Well, up steps Dwayne Isgrig, the go-to guy on the St. Louis Giants, with some court documents from a 1921 case. It seems that the contractor responsible for improvements, additions, and alterations to the park undertaken before the start of the first Negro National League season in 1920 was never paid. He had to sue the Giants’ owners and the owners of the park.
The defendants in the case were 1) the Athlone Realty and Investment Company, owners of the real estate on which Giants Park was built, and 2) John Haynes and the St. Louis Giants Baseball and Amusement Company, who leased the land. The Athlone Company was named after a street in the neighborhood, and Dwayne points out that Conrad Kuebler, the promoter who used to bankroll the Giants years before, lived near the park. Haynes was one of several African American financial backers of the Giants; presumably he’s singled out because at this point he was the majority owner of the team or its chief executive. (The documents also note that both Haynes and the St. Louis Giants had obtained interests in the real estate itself, thus becoming at least part owners of the land and park.)
Anyway, the plaintiff in the case was a contractor named Tony Menke, a German-American who emigrated with his family in 1887 when he was six years old. He was, unsurprisingly, listed as white on all documents I could find. Dwayne suspects that Menke was an associate of Kuebler.

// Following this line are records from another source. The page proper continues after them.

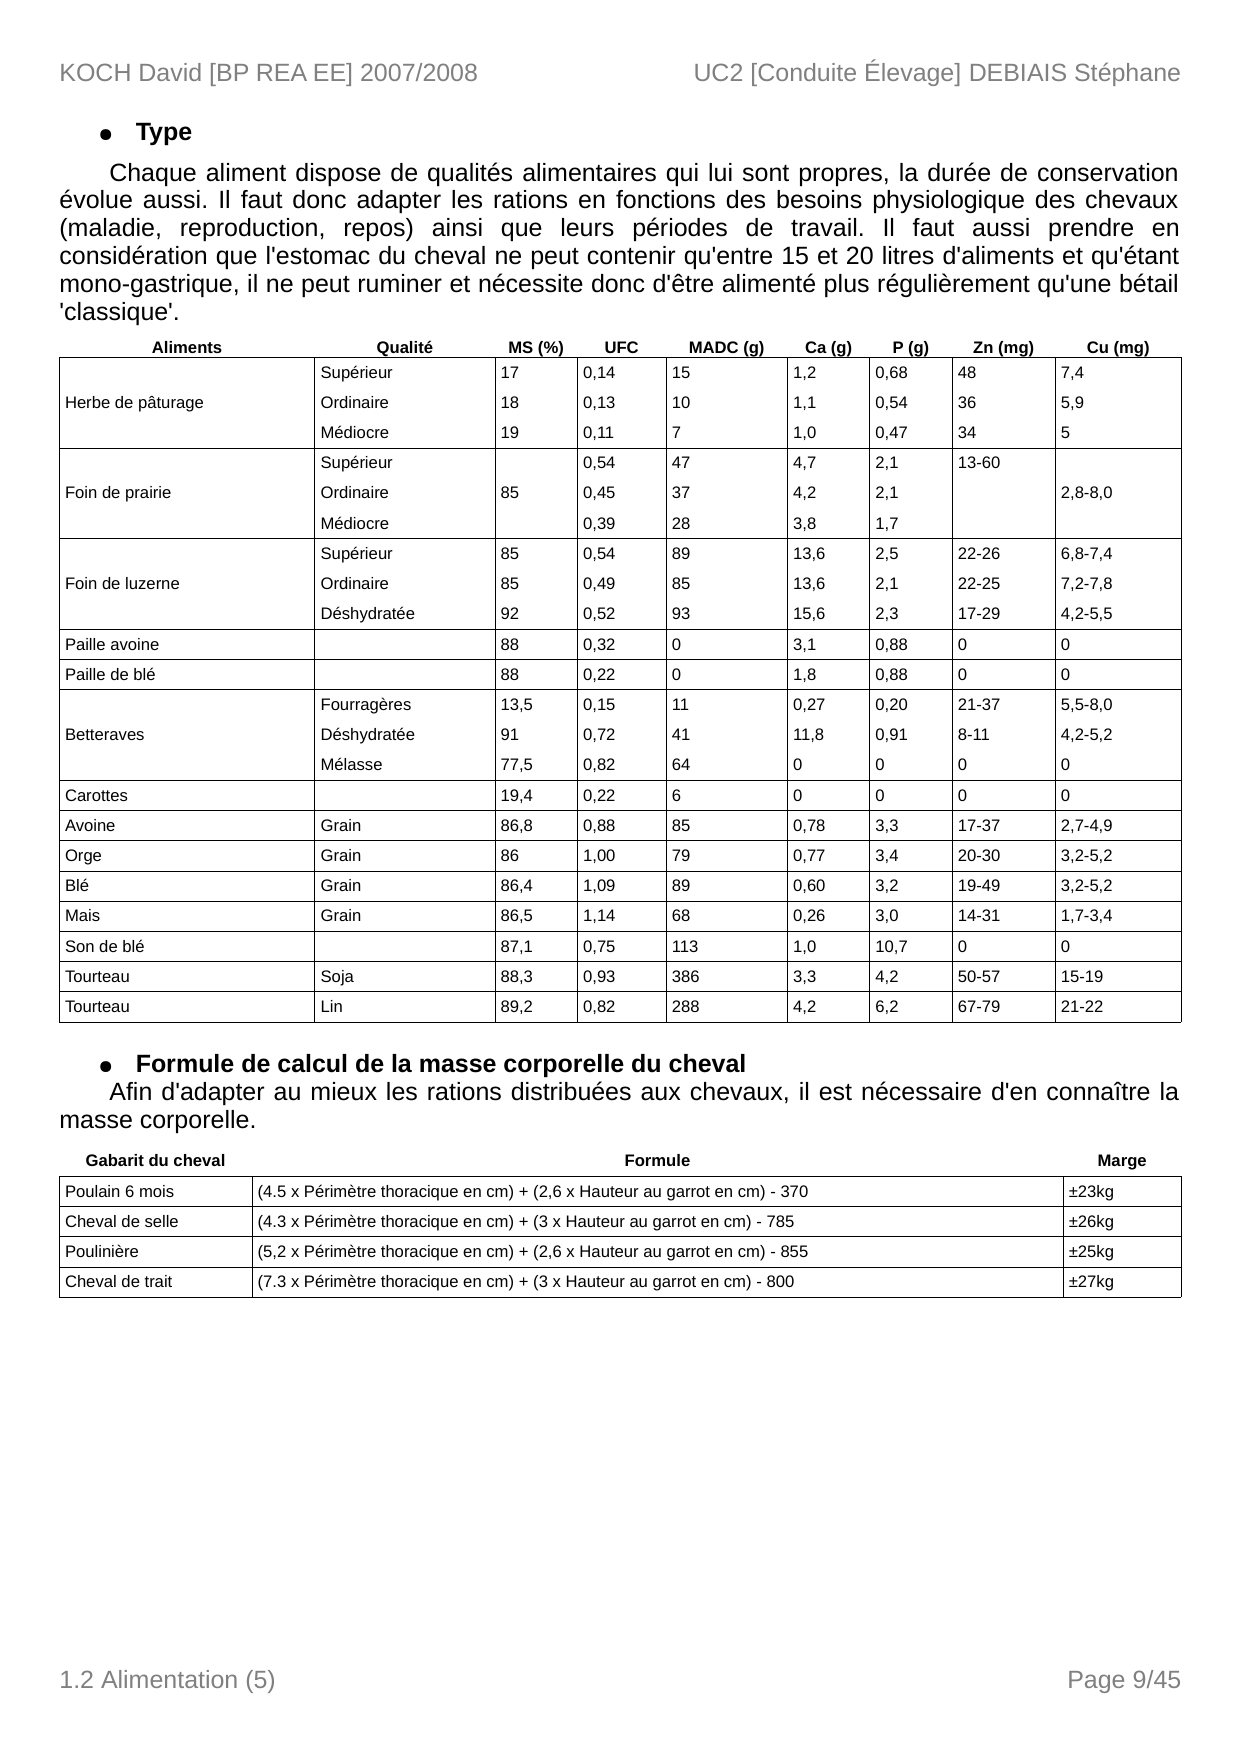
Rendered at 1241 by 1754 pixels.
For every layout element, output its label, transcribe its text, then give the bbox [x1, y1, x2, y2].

table_cell 0,60 [788, 872, 869, 901]
table_cell 2,7-4,9 [1056, 811, 1181, 840]
table_cell [953, 508, 1055, 538]
table_cell Carottes [60, 781, 314, 810]
table_cell 0,27 [788, 690, 869, 719]
list Formule de calcul de la masse corporelle du cheval [97, 1050, 1181, 1078]
table_cell ±23kg [1064, 1177, 1181, 1206]
table_cell 1,0 [788, 932, 869, 961]
table_cell 0,54 [578, 539, 666, 568]
table_cell 68 [667, 902, 787, 931]
table_cell 0,15 [578, 690, 666, 719]
table_cell 0 [1056, 781, 1181, 810]
table_cell Ordinaire [315, 387, 495, 417]
table_cell 3,2-5,2 [1056, 841, 1181, 871]
table_cell 0 [1056, 660, 1181, 689]
table_cell 0,32 [578, 630, 666, 659]
table_cell 5,9 [1056, 387, 1181, 417]
table_cell 0 [870, 750, 952, 780]
table_cell 21-37 [953, 690, 1055, 719]
table_cell 11 [667, 690, 787, 719]
table_cell ±26kg [1064, 1207, 1181, 1236]
table_cell 0 [953, 660, 1055, 689]
table_cell 79 [667, 841, 787, 871]
table_header Aliments [59, 339, 314, 357]
table_cell Déshydratée [315, 599, 495, 629]
table_cell 0,11 [578, 418, 666, 448]
table_cell 1,8 [788, 660, 869, 689]
table_cell 22-25 [953, 569, 1055, 599]
table_cell 3,3 [870, 811, 952, 840]
table_cell 0,47 [870, 418, 952, 448]
table_cell 0,54 [870, 387, 952, 417]
table_cell 86 [496, 841, 577, 871]
text Chaque aliment dispose de qualités alimentaires qui lui sont propres, la durée de conservation évolue aussi. Il faut donc adapter les rations en fonctions des besoins physiologique des chevaux (maladie, reproduction, repos) ainsi que leurs périodes de travail. Il faut aussi prendre en considération que l'estomac du cheval ne peut contenir qu'entre 15 et 20 litres d'aliments et qu'étant mono-gastrique, il ne peut ruminer et nécessite donc d'être alimenté plus régulièrement qu'une bétail 'classique'. [59, 158, 1181, 326]
table_cell 4,2 [788, 992, 869, 1022]
table_cell 0,88 [870, 660, 952, 689]
text Afin d'adapter au mieux les rations distribuées aux chevaux, il est nécessaire d'en connaître la masse corporelle. [59, 1078, 1181, 1133]
table_cell 85 [496, 449, 577, 538]
table_cell Fourragères [315, 690, 495, 719]
table_cell Médiocre [315, 418, 495, 448]
table_cell 1,14 [578, 902, 666, 931]
table_cell 86,5 [496, 902, 577, 931]
table_cell Blé [60, 872, 314, 901]
table_cell 4,2-5,5 [1056, 599, 1181, 629]
table_cell ±27kg [1064, 1268, 1181, 1297]
table_cell 37 [667, 478, 787, 508]
table_header UFC [577, 339, 666, 357]
table_cell 0 [953, 750, 1055, 780]
table_header Zn (mg) [952, 339, 1055, 357]
table_cell 0 [870, 781, 952, 810]
table_cell 92 [496, 599, 577, 629]
table_cell 1,7 [870, 508, 952, 538]
table_cell Supérieur [315, 539, 495, 568]
table_cell Poulinière [60, 1237, 252, 1267]
table_cell Supérieur [315, 358, 495, 387]
table_cell 0 [953, 630, 1055, 659]
table_cell 1,0 [788, 418, 869, 448]
table_cell 13,5 [496, 690, 577, 719]
table_cell Tourteau [60, 962, 314, 991]
table_cell 86,4 [496, 872, 577, 901]
table_cell 0 [788, 781, 869, 810]
table_cell 87,1 [496, 932, 577, 961]
table_cell 0 [667, 630, 787, 659]
table_cell 11,8 [788, 720, 869, 750]
table_cell 0,22 [578, 781, 666, 810]
table_header Marge [1063, 1146, 1181, 1176]
table_cell [315, 660, 495, 689]
table_cell 3,0 [870, 902, 952, 931]
table_cell Médiocre [315, 508, 495, 538]
table_header Gabarit du cheval [59, 1146, 252, 1176]
table_cell 2,1 [870, 569, 952, 599]
table_cell 7,4 [1056, 358, 1181, 387]
table_cell 48 [953, 358, 1055, 387]
table_cell 2,5 [870, 539, 952, 568]
table_cell 3,1 [788, 630, 869, 659]
table_cell 0,93 [578, 962, 666, 991]
table_cell 0 [1056, 750, 1181, 780]
table_header MS (%) [495, 339, 577, 357]
table_cell Supérieur [315, 449, 495, 478]
table_cell Foin de luzerne [60, 539, 314, 629]
table_cell Déshydratée [315, 720, 495, 750]
table_cell 0,82 [578, 750, 666, 780]
table_cell 6 [667, 781, 787, 810]
table_cell [315, 932, 495, 961]
table_cell 88 [496, 660, 577, 689]
table_cell 89 [667, 872, 787, 901]
table_cell Cheval de selle [60, 1207, 252, 1236]
table_cell 88,3 [496, 962, 577, 991]
table_cell [315, 630, 495, 659]
table_cell 0,54 [578, 449, 666, 478]
table_cell 2,3 [870, 599, 952, 629]
table_cell 0,88 [870, 630, 952, 659]
table_header MADC (g) [666, 339, 787, 357]
table_cell 4,2 [788, 478, 869, 508]
table_cell 20-30 [953, 841, 1055, 871]
table_cell Betteraves [60, 690, 314, 780]
table_cell Paille avoine [60, 630, 314, 659]
table_cell 17 [496, 358, 577, 387]
table_cell 4,2 [870, 962, 952, 991]
table_cell 386 [667, 962, 787, 991]
table_cell 64 [667, 750, 787, 780]
table_cell 1,1 [788, 387, 869, 417]
table_cell 10,7 [870, 932, 952, 961]
table_cell 86,8 [496, 811, 577, 840]
table_cell 5,5-8,0 [1056, 690, 1181, 719]
table_cell Lin [315, 992, 495, 1022]
table_cell 0 [788, 750, 869, 780]
table_cell 3,2 [870, 872, 952, 901]
table_header P (g) [870, 339, 952, 357]
table_cell 4,7 [788, 449, 869, 478]
table_cell [953, 478, 1055, 508]
table_header Qualité [315, 339, 495, 357]
table_cell 22-26 [953, 539, 1055, 568]
table_cell Ordinaire [315, 569, 495, 599]
table_cell 15-19 [1056, 962, 1181, 991]
table_cell 85 [667, 569, 787, 599]
table_cell 0,26 [788, 902, 869, 931]
table_cell 3,2-5,2 [1056, 872, 1181, 901]
table_cell 0 [1056, 630, 1181, 659]
table_cell 85 [667, 811, 787, 840]
table_cell 19-49 [953, 872, 1055, 901]
table_cell Tourteau [60, 992, 314, 1022]
table_cell 34 [953, 418, 1055, 448]
table_cell 13,6 [788, 569, 869, 599]
table_cell Grain [315, 872, 495, 901]
table_cell 19,4 [496, 781, 577, 810]
table_cell 6,2 [870, 992, 952, 1022]
table_cell 4,2-5,2 [1056, 720, 1181, 750]
table_cell 2,1 [870, 449, 952, 478]
table_cell 0,72 [578, 720, 666, 750]
table_cell 1,7-3,4 [1056, 902, 1181, 931]
table_cell 0,45 [578, 478, 666, 508]
table_cell 67-79 [953, 992, 1055, 1022]
table_cell 0,77 [788, 841, 869, 871]
table_cell 19 [496, 418, 577, 448]
table_cell 0,20 [870, 690, 952, 719]
table_cell 85 [496, 539, 577, 568]
table_cell 288 [667, 992, 787, 1022]
table_cell 0,82 [578, 992, 666, 1022]
table_cell 0,52 [578, 599, 666, 629]
table_cell 3,4 [870, 841, 952, 871]
table_cell 0 [1056, 932, 1181, 961]
table_cell 13-60 [953, 449, 1055, 478]
table_cell Ordinaire [315, 478, 495, 508]
table_cell 0,49 [578, 569, 666, 599]
table_cell (5,2 x Périmètre thoracique en cm) + (2,6 x Hauteur au garrot en cm) - 855 [253, 1237, 1063, 1267]
table_cell Grain [315, 841, 495, 871]
table_cell 0 [953, 781, 1055, 810]
table_cell Paille de blé [60, 660, 314, 689]
table_cell 41 [667, 720, 787, 750]
table_cell 15 [667, 358, 787, 387]
table_cell 2,8-8,0 [1056, 449, 1181, 538]
table_cell 85 [496, 569, 577, 599]
table_header Cu (mg) [1055, 339, 1181, 357]
table_cell 1,2 [788, 358, 869, 387]
table_cell 5 [1056, 418, 1181, 448]
table_cell 17-29 [953, 599, 1055, 629]
table_cell Soja [315, 962, 495, 991]
table_cell 0,14 [578, 358, 666, 387]
table_cell 3,3 [788, 962, 869, 991]
table_header Formule [252, 1146, 1063, 1176]
table_cell 0 [953, 932, 1055, 961]
table_cell 88 [496, 630, 577, 659]
table_cell 3,8 [788, 508, 869, 538]
table_cell 89 [667, 539, 787, 568]
table_cell Grain [315, 902, 495, 931]
table_cell 14-31 [953, 902, 1055, 931]
table_cell Mais [60, 902, 314, 931]
table_cell 18 [496, 387, 577, 417]
table_cell Mélasse [315, 750, 495, 780]
table_cell Foin de prairie [60, 449, 314, 538]
table_cell (4.3 x Périmètre thoracique en cm) + (3 x Hauteur au garrot en cm) - 785 [253, 1207, 1063, 1236]
table_cell (4.5 x Périmètre thoracique en cm) + (2,6 x Hauteur au garrot en cm) - 370 [253, 1177, 1063, 1206]
table_cell Grain [315, 811, 495, 840]
table_cell Herbe de pâturage [60, 358, 314, 448]
list Type [97, 118, 1181, 146]
table_cell 13,6 [788, 539, 869, 568]
table_cell 15,6 [788, 599, 869, 629]
table_cell 0,13 [578, 387, 666, 417]
table_cell ±25kg [1064, 1237, 1181, 1267]
table_cell 1,09 [578, 872, 666, 901]
table_cell 10 [667, 387, 787, 417]
table_cell 7 [667, 418, 787, 448]
table_cell Son de blé [60, 932, 314, 961]
table_cell Orge [60, 841, 314, 871]
table_cell 50-57 [953, 962, 1055, 991]
table_cell (7.3 x Périmètre thoracique en cm) + (3 x Hauteur au garrot en cm) - 800 [253, 1268, 1063, 1297]
table_cell Avoine [60, 811, 314, 840]
table_cell 0,88 [578, 811, 666, 840]
table_cell 6,8-7,4 [1056, 539, 1181, 568]
table_cell 36 [953, 387, 1055, 417]
table_cell 0,22 [578, 660, 666, 689]
table_cell 0,91 [870, 720, 952, 750]
table_cell Poulain 6 mois [60, 1177, 252, 1206]
table_cell 91 [496, 720, 577, 750]
table_cell 28 [667, 508, 787, 538]
table_cell [315, 781, 495, 810]
table_cell Cheval de trait [60, 1268, 252, 1297]
table_cell 17-37 [953, 811, 1055, 840]
table_cell 113 [667, 932, 787, 961]
table_cell 77,5 [496, 750, 577, 780]
table_cell 0,78 [788, 811, 869, 840]
table_header Ca (g) [787, 339, 869, 357]
table_cell 89,2 [496, 992, 577, 1022]
table_cell 2,1 [870, 478, 952, 508]
table_cell 47 [667, 449, 787, 478]
table_cell 0,75 [578, 932, 666, 961]
table_cell 1,00 [578, 841, 666, 871]
table_cell 0,39 [578, 508, 666, 538]
table_cell 21-22 [1056, 992, 1181, 1022]
table_cell 7,2-7,8 [1056, 569, 1181, 599]
table_cell 8-11 [953, 720, 1055, 750]
table_cell 93 [667, 599, 787, 629]
table_cell 0 [667, 660, 787, 689]
table_cell 0,68 [870, 358, 952, 387]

Now it’s true that this only proves that Menke did the 1920 improvements; we don’t know if he was responsible for the original construction of the park in 1919. But it’s a piece of information well worth having.
One more thing, maybe more important, emerges from these documents—a description of the piece of real estate on which Giants Park was built:
An article in the St. Louis Argus (April 25, 1919, p. 4; courtesy of Patrick Rock) about the building of Giants Park in 1919 gave its dimensions as 560 by 400 feet, which made it seem that they had enclosed Holly Avenue and stretched the park into the next block. (Clarence Avenue runs down the far left on this map; Holly Avenue is the street separating lots 3446 and 3445, running vertically here from Prescott to Broadway.)
The court documents provided by Dwayne, however, show that these dimensions are wrong. Giants Park was located entirely in lot 3446. Right field was in fact bounded by Holly Avenue, and thus much, much shorter than 560 feet (perhaps it was really 360?). I had noticed a number of home runs hit in St. Louis over the right field fence in 1920 and 1921; it looks like Oscar Charleston’s epochal 1921 season took place in a home field that was pretty friendly to left-handed hitters.